Built-in wireless transmitter still has issues to overcome

MOUNTAIN VIEW, Calif. – Google has unveiled a contact lens monitoring glucose levels in tears, a potential reprieve for millions of diabetics who have to jab their fingers to draw their own blood as many as 10 times a day.

The prototype, which Google says will take at least five years to reach consumers, is one of several medical devices being designed by companies to make glucose monitoring for diabetic patients more convenient and less invasive than the traditional finger pricks.

The lenses use a minuscule glucose sensor and a wireless transmitter to help those among the world’s 382 million diabetics who need insulin keep a close watch on their blood sugar and adjust their dose.

The contact lenses were developed during the past 18 months in the clandestine Google X lab that also came up with a driverless car, Google’s Web-surfing eyeglasses and Project Loon, a network of large balloons designed to beam the Internet to unwired places.

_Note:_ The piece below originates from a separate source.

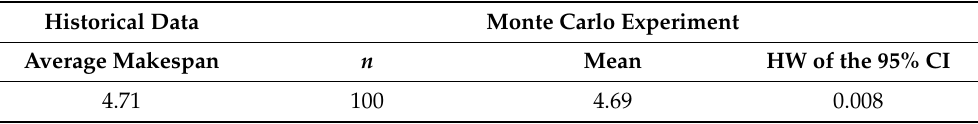
Figure 7. Average makespan distribution of the 100 simulation replicates from the performed Monte Carlo experiment in AnyLogic (The red vertical line is at the mean of the average makespan of the simulation replicates, and the black polyline is the cumulative distribution function). Table 3. Comparison of the actual and simulated average makespan of the baseline schedules (in hours) for three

But research on the contact lenses began several years earlier at the University of Washington, where scientists worked under National Science Foundation funding. Until Thursday, when Google shared the project with The Associated Press, their work had been kept under wraps.

“You can take it to a certain level in an academic setting, but at Google, we were given the latitude to invest in this project,” one of the lead researchers, Brian Otis, said.

American Diabetes Association board chairman Dwight Holing said he’s gratified creative scientists are searching for solutions for people with diabetes but warned the device must provide accurate and timely information.

“People with diabetes base very important health-care decisions on the data we get from our monitors,” he said.

The device looked like a typical contact lens when Otis held one on his index finger. On closer examination, sandwiched in the lens are two twinkling glitter-specks loaded with tens of thousands of miniaturized transistors. It’s ringed with a hair-thin antenna.

Other non-needle glucose monitoring systems are also in the works, including a similar contact lens by Netherlands-based NovioSense, a minuscule, flexible spring that is tucked under an eyelid. Israel-based OrSense already has tested a thumb cuff, and there have been early designs for tattoos and saliva sensors.

“There are a lot of people who have big promises,” said Dr. Christopher Wilson, CEO of NovioSense. “It’s just a question of who gets to market with something that really works first.”

Worldwide, the glucose monitoring devices market is expected to be more than $16 billion by the end of this year, according to analysts at Renub Research.

An early, outsourced clinical research study with real patients was encouraging, but there are many potential pitfalls yet to come, said University of North Carolina diabetes researcher Dr. John Buse, who was briefed by Google on the lens last week.

“This has the potential to be a real game changer,” he said, “but the devil is in the details.”

Among those is figuring out how to correlate glucose levels in tears as compared with blood. And what happens on windy days, while chopping onions or during very sad movies? As with any medical device, it would need to be tested and proved accurate, safe, and at least as good as other types of glucose sensors available now to win FDA approval.